* Task instructions *
Set down everything in the text on reductions from "Reductions #" down to "all such trees.", word for word.

* Text section *
Segment Open
Reductions #
Deployment-aware reduction semantics for IEEE32Exec.
In deployed environments, reductions (sums / dot-products / matmul accumulations) may be evaluated using different valid parenthesizations and, depending on the implementation, different leaf orders. Since floating-point addition is not associative, distinct reduction schedules can produce distinct results.
This module models a reduction as "any result produced by a valid reduction tree over the same leaves" and proves a standard forward-error enclosure that holds uniformly over all such trees.
What this file proves #
Assuming a local rounded-addition model with parameter u, we derive a global enclosure whose
parameters depend only on:
n(the number of leaves), andA = Σ |leaf_i|(a scale factor).
This matches the standard "γ_k-style" summation bounds where order-dependence is absorbed by A
(sum of absolute values) and a growth factor in n.
For IEEE32Exec, we connect the executable add to the real model fp32Round (a + b), but only on
the finite branch. If Inf/NaN/overflow is possible, the right semantics is the special-value
semantics from SpecialRules.lean, so this file keeps those cases out of scope via FiniteEval*.
Segment Closed
* Dataset *
Segment Open
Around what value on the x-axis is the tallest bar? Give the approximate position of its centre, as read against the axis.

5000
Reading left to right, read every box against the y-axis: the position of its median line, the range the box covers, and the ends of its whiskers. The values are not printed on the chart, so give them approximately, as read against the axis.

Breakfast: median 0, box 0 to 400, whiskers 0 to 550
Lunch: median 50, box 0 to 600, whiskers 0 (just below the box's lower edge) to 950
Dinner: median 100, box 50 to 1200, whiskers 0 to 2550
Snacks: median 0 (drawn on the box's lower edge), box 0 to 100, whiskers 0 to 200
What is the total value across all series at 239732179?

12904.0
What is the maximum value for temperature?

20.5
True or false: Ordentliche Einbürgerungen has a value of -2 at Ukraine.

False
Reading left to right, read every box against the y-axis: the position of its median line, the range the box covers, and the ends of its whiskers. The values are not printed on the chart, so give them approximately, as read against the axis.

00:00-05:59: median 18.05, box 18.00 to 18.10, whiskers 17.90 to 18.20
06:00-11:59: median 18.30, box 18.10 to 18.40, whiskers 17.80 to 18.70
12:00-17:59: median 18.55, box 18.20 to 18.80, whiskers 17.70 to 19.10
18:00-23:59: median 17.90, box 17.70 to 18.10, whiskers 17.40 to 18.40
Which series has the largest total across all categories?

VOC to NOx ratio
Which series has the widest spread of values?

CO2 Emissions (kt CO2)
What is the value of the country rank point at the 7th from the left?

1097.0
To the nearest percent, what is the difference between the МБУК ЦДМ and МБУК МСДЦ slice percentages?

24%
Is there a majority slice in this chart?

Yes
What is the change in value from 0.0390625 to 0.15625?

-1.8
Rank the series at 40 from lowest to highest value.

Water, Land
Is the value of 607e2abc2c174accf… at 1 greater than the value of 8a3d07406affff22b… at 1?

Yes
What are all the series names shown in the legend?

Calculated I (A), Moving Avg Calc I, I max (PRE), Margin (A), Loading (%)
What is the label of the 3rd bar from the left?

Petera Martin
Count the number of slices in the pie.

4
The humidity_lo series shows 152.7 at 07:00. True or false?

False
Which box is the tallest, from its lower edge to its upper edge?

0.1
Segment Closed
* Solution below *
Reductions #
Deployment-aware reduction semantics for IEEE32Exec.
In deployed environments, reductions (sums / dot-products / matmul accumulations) may be evaluated using different valid parenthesizations and, depending on the implementation, different leaf orders. Since floating-point addition is not associative, distinct reduction schedules can produce distinct results.
This module models a reduction as "any result produced by a valid reduction tree over the same leaves" and proves a standard forward-error enclosure that holds uniformly over all such trees.